I had all the ingredients for the tartlet dough so that was easy enough. The dough turned out somewhat soft so I chilled it for 30 minutes first before rolling into dough balls, dropping in mini muffin tins and using my tart shaper from Pampered Chef to make the tart shells. I love this thing. It's such a huge time saver and makes neat little shells, not to mention it minimizes working the dough too much with your hands.
4 ounces (115g) unsalted butter, at room temperature
1/2 cup (100g) sugar
1 large egg, at room temperature
1/2 teaspoon salt
1/2 teaspoon vanilla extract
3/4 cup (110g) all-purpose flour
1/4 cup (35g) rice flour
(or use 1 cup, 140g, all-purpose flour, total)
6 tablespoons (50g) cocoa powder, natural or Dutch-process
Salted Caramel Filling
4 ounces (115g) soft, salted butter caramels
3 tablespoons (45ml) heavy cream
4 1/2 ounces (130g) bittersweet chocolate, chopped
6 tablespoons (90ml) heavy cream
flaky sea salt
- To make the tartlet dough, beat the butter and the sugar just until smooth in the stand mixer with the paddle attachment, or by hand. Add the egg, salt, and vanilla, and beat until smooth. In a separate bowl, whisk together the all-purpose flour, rice flour, and cocoa powder, then mix it into the creamed butter.
- Butter the indentations of two mini-muffin tins with 12 places in each, or one mini-muffin tin with 24 places. Pinch off pieces of dough and roll each into a 3/4-inch (2cm) ball. If the dough is too soft at this point, chill for 30 minutes. As you work, put the dough balls in the indentations of the muffin tins. Take your thumb and press the dough down in the center of each indentation, then use your thumb to press the dough up the sides (or use tart shaper if you have one). Freeze the pans of dough for 20 minutes (I refrigerated instead of freezing and that worked fine).

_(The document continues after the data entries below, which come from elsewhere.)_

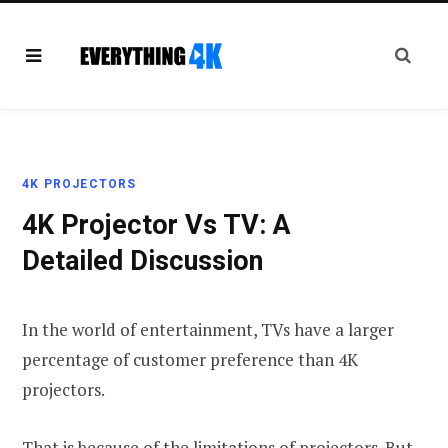
4K PROJECTORS
4K Projector Vs TV: A
Detailed Discussion
In the world of entertainment, TVs have a larger
percentage of customer preference than 4K
projectors.
That is because of the limitations of projectors. But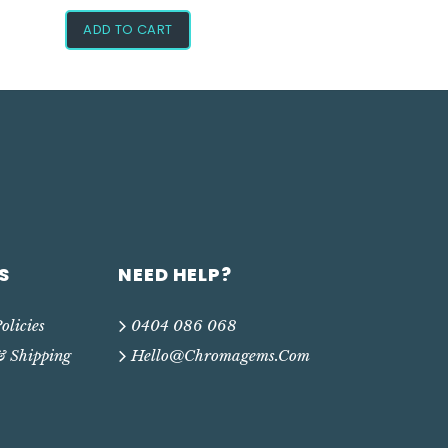
ADD TO CART
S
NEED HELP?
olicies
0404 086 068
& Shipping
Hello@chromagems.com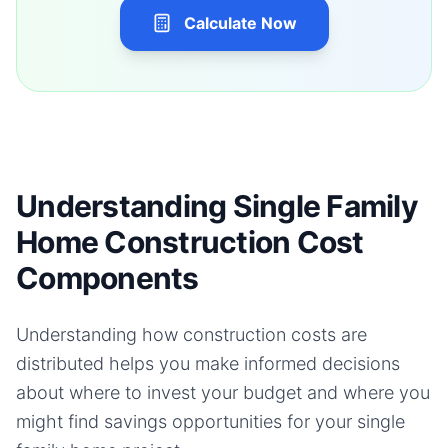
Calculate Now
Understanding Single Family
Home Construction Cost
Components
Understanding how construction costs are
distributed helps you make informed decisions
about where to invest your budget and where you
might find savings opportunities for your
single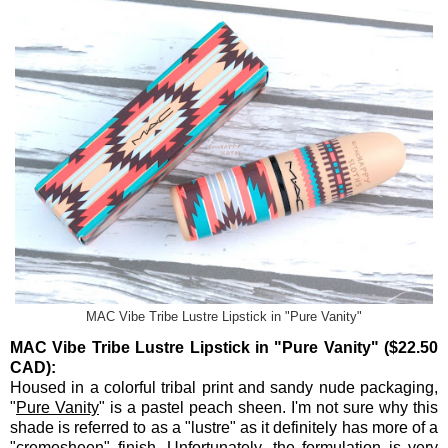
MAC Vibe Tribe Lustre Lipstick in "Pure Vanity"
MAC Vibe Tribe Lustre Lipstick in "Pure Vanity" ($22.50
CAD):
Housed in a colorful tribal print and sandy nude packaging,
"
Pure Vanity
" is a pastel peach sheen. I'm not sure why this
shade is referred to as a "lustre" as it definitely has more of a
"cremesheen" finish. Unfortunately, the formulation is very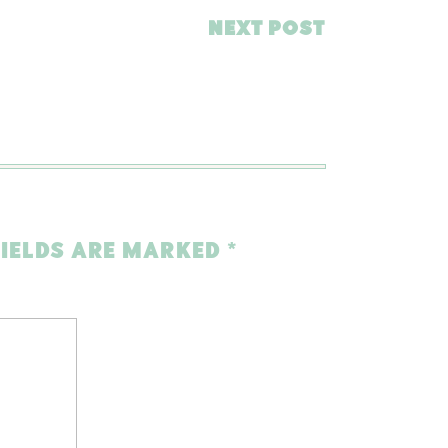
NEXT POST
FIELDS ARE MARKED
*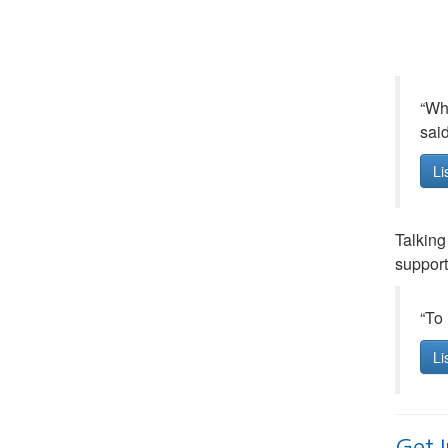
“Whe
sai
Li
Talking
supporti
“To 
Li
Get 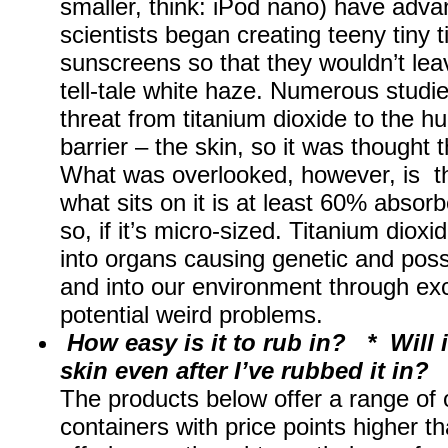
smaller, think: iPod nano) have adva
scientists began creating teeny tiny t
sunscreens so that they wouldn’t leav
tell-tale white haze. Numerous studi
threat from titanium dioxide to the h
barrier – the skin, so it was thought
What was overlooked, however, is th
what sits on it is at least 60% absor
so, if it’s micro-sized. Titanium diox
into organs causing genetic and possi
and into our environment through excr
potential weird problems.
How easy is it to rub in? * Will 
skin even after I’ve rubbed it in?
The products below offer a range of o
containers with price points higher 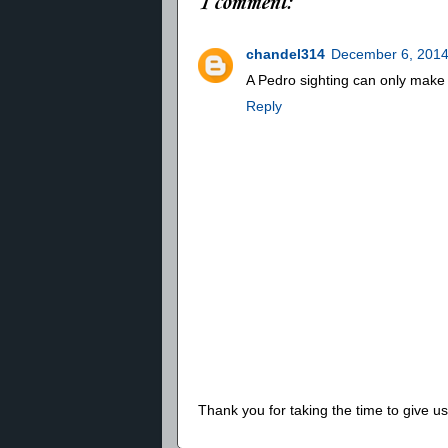
1 comment:
chandel314
December 6, 2014
A Pedro sighting can only make 
Reply
Thank you for taking the time to give 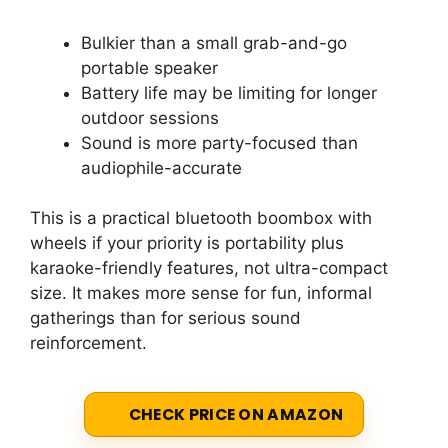
Bulkier than a small grab-and-go
portable speaker
Battery life may be limiting for longer
outdoor sessions
Sound is more party-focused than
audiophile-accurate
This is a practical bluetooth boombox with
wheels if your priority is portability plus
karaoke-friendly features, not ultra-compact
size. It makes more sense for fun, informal
gatherings than for serious sound
reinforcement.
CHECK PRICE ON AMAZON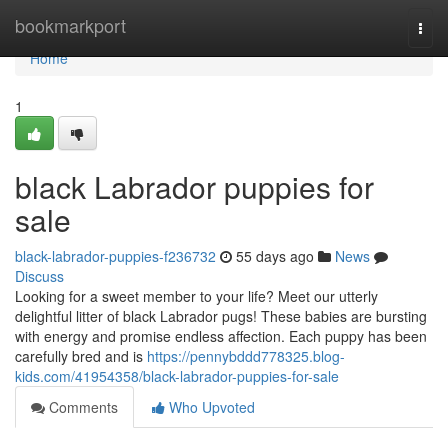
Home
bookmarkport
Togg
navi
Home
1
black Labrador puppies for
sale
black-labrador-puppies-f236732
55 days ago
News
Discuss
Looking for a sweet member to your life? Meet our utterly
delightful litter of black Labrador pugs! These babies are bursting
with energy and promise endless affection. Each puppy has been
carefully bred and is
https://pennybddd778325.blog-
kids.com/41954358/black-labrador-puppies-for-sale
Comments
Who Upvoted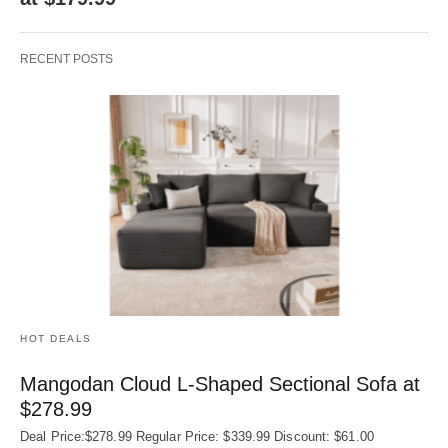
RECENT POSTS
HOT DEALS
Mangodan Cloud L-Shaped Sectional Sofa at
$278.99
Deal Price:$278.99 Regular Price: $339.99 Discount: $61.00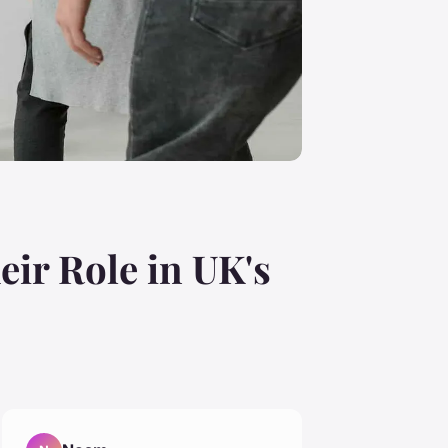
eir Role in UK's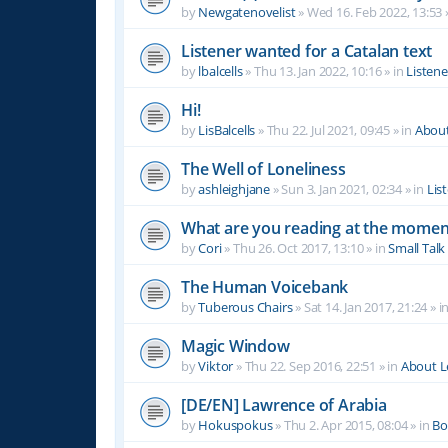
by
Newgatenovelist
»
Wed 16. Feb 2022, 13:53
Listener wanted for a Catalan text
by
lbalcells
»
Thu 13. Jan 2022, 10:16
» in
Listen
Hi!
by
LisBalcells
»
Thu 22. Jul 2021, 09:45
» in
Abou
The Well of Loneliness
by
ashleighjane
»
Sun 3. Jan 2021, 02:34
» in
Lis
What are you reading at the momen
by
Cori
»
Thu 26. Oct 2017, 13:10
» in
Small Talk
The Human Voicebank
by
Tuberous Chairs
»
Sat 14. Jan 2017, 21:24
» i
Magic Window
by
Viktor
»
Thu 22. Sep 2016, 22:51
» in
About 
[DE/EN] Lawrence of Arabia
by
Hokuspokus
»
Thu 2. Apr 2015, 08:04
» in
Bo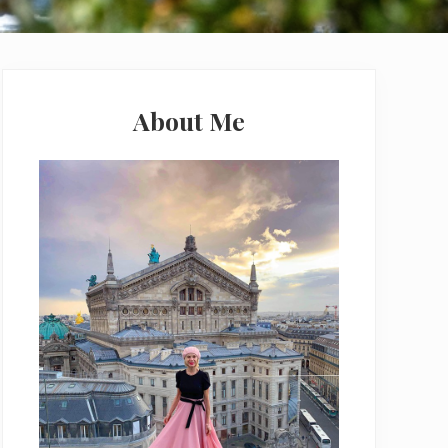
Primary
Sidebar
About Me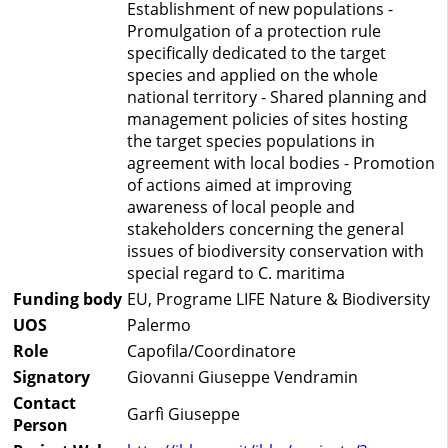
Establishment of new populations -
Promulgation of a protection rule
specifically dedicated to the target
species and applied on the whole
national territory - Shared planning and
management policies of sites hosting
the target species populations in
agreement with local bodies - Promotion
of actions aimed at improving
awareness of local people and
stakeholders concerning the general
issues of biodiversity conservation with
special regard to C. maritima
Funding body
EU, Programe LIFE Nature & Biodiversity
UOS
Palermo
Role
Capofila/Coordinatore
Signatory
Giovanni Giuseppe Vendramin
Contact
Garfì Giuseppe
Person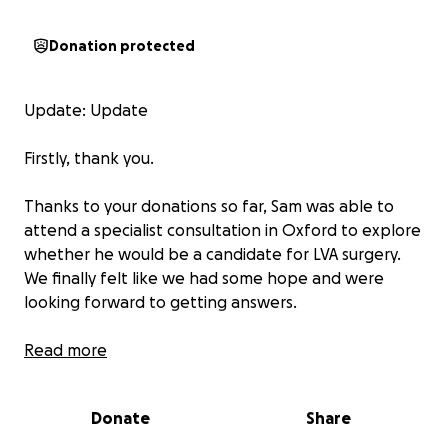
Donation protected
Update: Update
Firstly, thank you.
Thanks to your donations so far, Sam was able to
attend a specialist consultation in Oxford to explore
whether he would be a candidate for LVA surgery.
We finally felt like we had some hope and were
looking forward to getting answers.
Unfortunately, the specialist has advised that the
Read more
damage to Sam’s lymphatic system is now too
extensive for the surgery to provide the benefits we
Donate
Share
had hoped for. Whilst this wasn’t the news we
wanted to hear, we are incredibly grateful to finally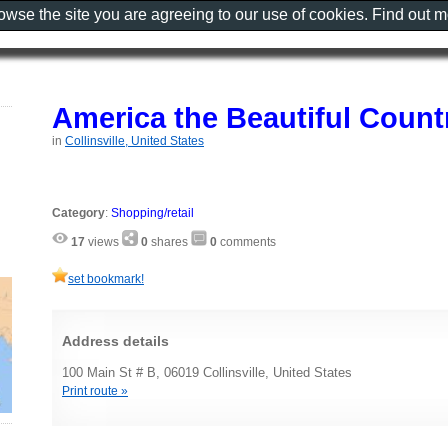
rowse the site you are agreeing to our use of cookies. Find out 
America the Beautiful Count
in
Collinsville, United States
Category
:
Shopping/retail
17
views
0
shares
0
comments
set bookmark!
Address details
100 Main St # B, 06019 Collinsville, United States
Print route »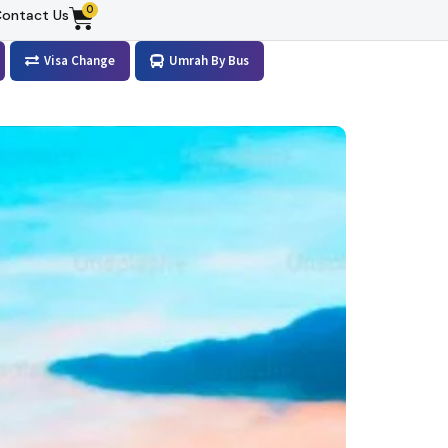
0
ontact Us
Visa Change
Umrah By Bus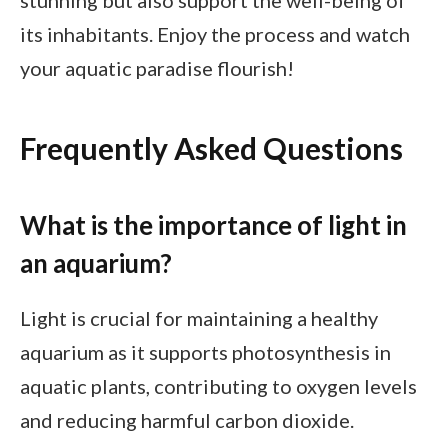
stunning but also support the well-being of
its inhabitants. Enjoy the process and watch
your aquatic paradise flourish!
Frequently Asked Questions
What is the importance of light in
an aquarium?
Light is crucial for maintaining a healthy
aquarium as it supports photosynthesis in
aquatic plants, contributing to oxygen levels
and reducing harmful carbon dioxide.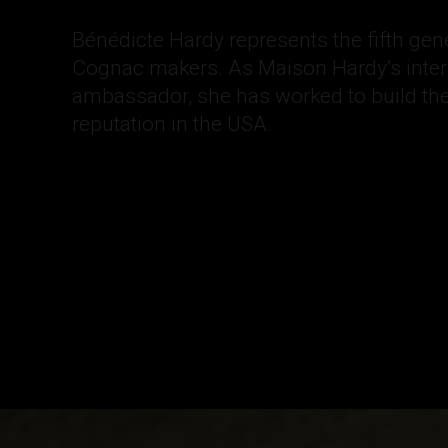
Bénédicte Hardy represents the fifth gen
Cognac makers. As Maison Hardy’s inter
ambassador, she has worked to build t
reputation in the USA.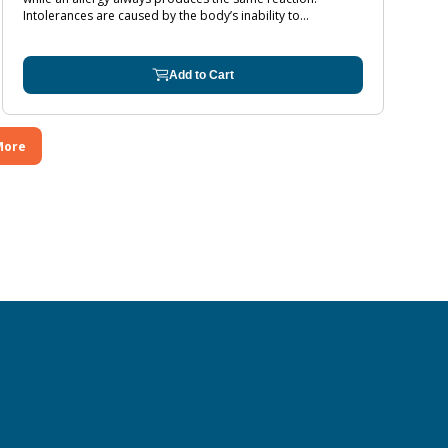
Intolerances are caused by the body’s inability to...
Add to Cart
More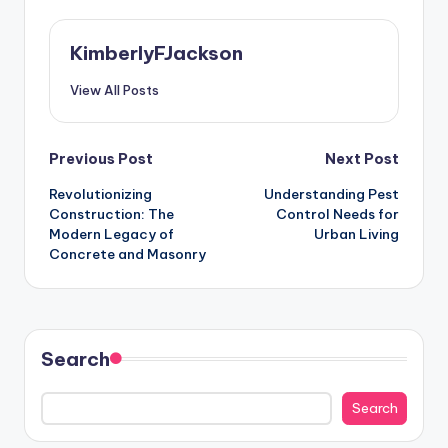
KimberlyFJackson
View All Posts
Post
Previous Post
Next Post
Revolutionizing
Understanding Pest
navigation
Construction: The
Control Needs for
Modern Legacy of
Urban Living
Concrete and Masonry
Search
Search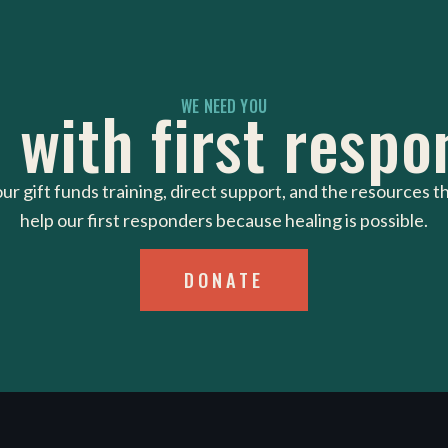
 with first respo
WE NEED YOU
ur gift funds training, direct support, and the resources t
help our first responders because healing is possible.
DONATE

- Preheat the oven to 350ºF (180ºC).
- Bake the tartlet shells for 8 to 10 minutes, until the dough appear dry and cooked. Remove from oven and use the handle of a wooden spoon to widen and smooth the inside of the little tartlet shells (or use the tart shaper if you have one), pressing the dough that’s puffed up somewhat firmly against the sides. Let cool completely, then remove the tartlet shells from the muffin tins – the tip of a paring knife might be needed to help aid them out – and set them on a wire cooling rack.
- Make the caramel filling by warming the cream with the caramels in a small saucepan over low heat, stirring, until the caramels are melted and the mixture is smooth. Divide the caramel into each of the tartlet shells.
- Make the chocolate ganache by heating the cream in a small saucepan. Remove from heat and add the chopped chocolate. Let it sit for a minute, then whisk the chocolate into the cream until the mixture is smooth.
- Top each tartlet with some of the ganache and take a butter knife or small metal spatula and swipe off the excess. Sprinkle each tartlet with a few grains of sea salt.